Il faut aussi saluer la scénographie inventive de Emmanuelle Favre. Il y a des tours vertigineuses qui s’élèvent sur la scène, et qui pivotent sur elles-mêmes. Des plateaux tournants qui font se croiser les personnages en accentuant par moments leur solitude. Il y a des escaliers qui mènent au sommet ou descendent aux enfers, c’est selon qu’on est au Naziland ou à l’Underground Café. Je n’ai jamais rien vu de tel, d’aussi efficace et rodé.
Les costumes, eux, portent la signature de Florent Buonomano, de CRÉATION COSTUMES LOUIS VUITTON. C’est tout dire.
Jetez un coup d’œil au générique, c’est hallucinant le nombre de personnes qui ont travaillé à ce Starmania. Ceci explique le prix du billet.
C’est d’ailleurs en parcourant le programme que j’ai découvert qui est derrière l’excellente narration de Roger Roger, le présentateur de nouvelles qu’on ne voit jamais. Eh bien, c’est nul autre que Thomas Jolly lui-même.
Aussi réussi soit-il, soyons honnête, ce spectacle pêche par excès de longueur. Il y a des scènes un peu inutiles ou qui s’étirent indûment, surtout en deuxième partie, qu’on pense à la chicane de couple entre
Zéro Janvier et Stella Spotlight ou le débat des chefs entre Zéro Janvier et le Gourou Marabout.
Je ne me rappelais pas de l’existence de ce personnage qui incarne en quelque sorte la voix écologique. Ce point de vue très en avant de son temps a souvent été coupé au montage. Plus difficile à éliminer aujourd’hui en raison de l’actualité, mais malheureusement il a été mal défini à l’origine. Dommage car Malaika Lacy qui jouait la Gourou Marabout hier a une voix et une présence formidable, et en plus elle ressemble à Kamala Harris!
J’ai aussi été un peu déçu de l’apport des chorégraphes. Je m’attends toujours à plus quand je sais que Sidi Larbi Cherkaoui est de l’équipée.

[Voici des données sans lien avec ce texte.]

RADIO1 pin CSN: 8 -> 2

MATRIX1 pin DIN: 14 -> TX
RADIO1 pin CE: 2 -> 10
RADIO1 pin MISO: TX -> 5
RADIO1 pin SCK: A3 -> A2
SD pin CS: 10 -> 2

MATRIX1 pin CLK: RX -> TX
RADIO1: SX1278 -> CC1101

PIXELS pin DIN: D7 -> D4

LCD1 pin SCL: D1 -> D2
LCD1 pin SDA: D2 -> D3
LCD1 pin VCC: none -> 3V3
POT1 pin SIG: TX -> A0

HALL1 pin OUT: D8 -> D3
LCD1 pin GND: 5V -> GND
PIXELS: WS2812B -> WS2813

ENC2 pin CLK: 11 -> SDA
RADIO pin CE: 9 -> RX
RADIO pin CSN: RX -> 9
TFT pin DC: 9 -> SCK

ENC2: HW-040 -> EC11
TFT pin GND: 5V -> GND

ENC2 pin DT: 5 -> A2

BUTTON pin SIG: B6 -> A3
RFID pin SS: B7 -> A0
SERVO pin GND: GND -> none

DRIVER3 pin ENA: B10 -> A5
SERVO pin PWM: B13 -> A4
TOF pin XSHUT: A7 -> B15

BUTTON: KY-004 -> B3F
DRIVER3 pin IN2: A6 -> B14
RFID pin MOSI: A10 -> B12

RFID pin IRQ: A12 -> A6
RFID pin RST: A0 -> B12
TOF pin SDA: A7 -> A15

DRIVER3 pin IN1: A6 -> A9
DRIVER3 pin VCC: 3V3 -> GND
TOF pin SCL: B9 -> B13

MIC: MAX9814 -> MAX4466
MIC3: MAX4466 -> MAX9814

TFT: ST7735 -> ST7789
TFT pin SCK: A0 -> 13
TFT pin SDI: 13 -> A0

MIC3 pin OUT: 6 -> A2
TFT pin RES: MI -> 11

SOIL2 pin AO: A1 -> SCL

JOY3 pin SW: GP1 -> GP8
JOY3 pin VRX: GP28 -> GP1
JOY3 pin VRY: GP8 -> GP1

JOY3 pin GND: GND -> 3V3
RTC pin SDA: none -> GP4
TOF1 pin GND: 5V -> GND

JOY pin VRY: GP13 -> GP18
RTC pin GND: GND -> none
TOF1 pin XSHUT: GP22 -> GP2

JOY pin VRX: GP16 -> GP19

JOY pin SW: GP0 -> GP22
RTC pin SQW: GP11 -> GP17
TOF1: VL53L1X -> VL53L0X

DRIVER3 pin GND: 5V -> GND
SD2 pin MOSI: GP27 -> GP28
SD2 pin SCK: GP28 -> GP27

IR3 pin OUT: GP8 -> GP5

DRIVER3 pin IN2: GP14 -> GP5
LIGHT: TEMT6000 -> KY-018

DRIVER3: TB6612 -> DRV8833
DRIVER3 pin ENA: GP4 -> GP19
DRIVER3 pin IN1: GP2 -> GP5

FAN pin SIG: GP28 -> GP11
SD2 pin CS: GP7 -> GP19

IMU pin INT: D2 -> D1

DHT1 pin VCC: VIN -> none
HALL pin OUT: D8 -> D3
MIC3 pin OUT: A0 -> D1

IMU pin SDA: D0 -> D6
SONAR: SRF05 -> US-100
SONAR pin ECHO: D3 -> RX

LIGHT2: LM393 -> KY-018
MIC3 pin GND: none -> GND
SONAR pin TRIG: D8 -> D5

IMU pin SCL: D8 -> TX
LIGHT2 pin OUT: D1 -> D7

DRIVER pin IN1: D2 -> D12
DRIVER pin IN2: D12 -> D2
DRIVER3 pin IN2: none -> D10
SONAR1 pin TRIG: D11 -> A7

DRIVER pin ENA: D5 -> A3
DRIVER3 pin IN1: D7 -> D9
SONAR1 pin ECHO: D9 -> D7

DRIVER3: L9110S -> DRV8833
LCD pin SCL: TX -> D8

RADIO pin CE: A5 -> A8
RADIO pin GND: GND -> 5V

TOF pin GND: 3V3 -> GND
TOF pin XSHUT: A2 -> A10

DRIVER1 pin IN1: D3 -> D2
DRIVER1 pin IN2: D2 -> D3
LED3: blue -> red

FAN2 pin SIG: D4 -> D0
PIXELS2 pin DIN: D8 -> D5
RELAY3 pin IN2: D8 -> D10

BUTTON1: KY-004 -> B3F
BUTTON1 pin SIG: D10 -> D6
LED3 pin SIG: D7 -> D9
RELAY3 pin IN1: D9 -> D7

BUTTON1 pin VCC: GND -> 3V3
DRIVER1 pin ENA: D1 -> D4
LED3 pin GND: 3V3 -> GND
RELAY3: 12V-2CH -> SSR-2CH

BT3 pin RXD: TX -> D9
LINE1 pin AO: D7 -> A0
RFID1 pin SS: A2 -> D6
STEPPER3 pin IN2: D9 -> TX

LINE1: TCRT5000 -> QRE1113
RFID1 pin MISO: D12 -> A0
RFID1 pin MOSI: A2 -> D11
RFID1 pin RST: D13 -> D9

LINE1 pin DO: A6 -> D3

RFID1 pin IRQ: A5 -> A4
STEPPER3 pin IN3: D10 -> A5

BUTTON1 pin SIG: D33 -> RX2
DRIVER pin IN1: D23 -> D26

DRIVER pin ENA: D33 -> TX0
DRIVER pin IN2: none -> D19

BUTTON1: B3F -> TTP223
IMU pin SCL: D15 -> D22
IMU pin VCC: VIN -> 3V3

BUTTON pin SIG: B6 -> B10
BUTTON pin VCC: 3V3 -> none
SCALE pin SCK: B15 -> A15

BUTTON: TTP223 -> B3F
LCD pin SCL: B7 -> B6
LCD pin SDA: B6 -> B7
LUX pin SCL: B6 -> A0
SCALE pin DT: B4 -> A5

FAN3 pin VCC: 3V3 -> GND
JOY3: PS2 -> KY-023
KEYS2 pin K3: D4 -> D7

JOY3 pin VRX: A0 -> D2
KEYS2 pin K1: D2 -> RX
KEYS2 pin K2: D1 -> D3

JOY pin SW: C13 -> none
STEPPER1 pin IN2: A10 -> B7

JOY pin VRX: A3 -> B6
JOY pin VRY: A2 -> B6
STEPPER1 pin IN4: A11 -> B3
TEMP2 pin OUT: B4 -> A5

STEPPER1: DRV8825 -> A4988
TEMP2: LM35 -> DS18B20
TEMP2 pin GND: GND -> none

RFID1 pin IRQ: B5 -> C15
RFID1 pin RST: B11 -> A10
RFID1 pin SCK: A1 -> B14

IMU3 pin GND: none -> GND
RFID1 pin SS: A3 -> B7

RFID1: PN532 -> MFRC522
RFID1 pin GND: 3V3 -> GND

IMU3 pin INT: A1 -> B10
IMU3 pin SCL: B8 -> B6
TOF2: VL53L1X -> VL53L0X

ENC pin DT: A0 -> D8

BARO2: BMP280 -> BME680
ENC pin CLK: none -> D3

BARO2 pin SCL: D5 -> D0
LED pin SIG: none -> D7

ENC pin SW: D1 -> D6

Je terminerai sur un retour dans le temps. Qu’est-ce qu’il pouvait bien se passer en 1978, année de création de Starmania, pour que le duo Berger-Plamondon ponde une œuvre aussi sombre?
Voici quelques rappels historiques de 1978:
À la suite de l’action d’un commando palestinien qui a fait 37 victimes israéliennes, l’État hébreu lance l’opération Litani et occupe le Liban au sud du fleuve.
Les accords de Camp David sont signés le 17 septembre 1978, par le président égyptien Anouar el-Sadate et le Premier ministre israélien Menahem Begin, sous la médiation du président des États-Unis, Jimmy Carter.
La compagnie d'assurances Sun Life annonce le déménagement de son siège social de Montréal à Toronto.
Début du Printemps de Pékin.
L’ayatollah Khomeiny, opposant au chah d’Iran, trouve refuge en France.
Enlèvement à Paris du baron Empain, PDG du groupe Empain-Schneider.
Au Chili, Augusto Pinochet organise un plébiscite contre l’« ingérence étrangère » qui conforte son pouvoir avec 75 % des voix.
Coup d’État communiste en Afghanistan, le président afghan Mohammed Daoud Khan est assassiné.
Décès de Jacques Brel et Claude Francois.
Le réalisateur polonais Roman Polanski fuit les États-Unis pour la France via Londres à la suite d'une affaire d'abus sexuel sur mineure.
Bref, Starmania est né d’une actualité pas tellement plus reposante que celle d’aujourd’hui!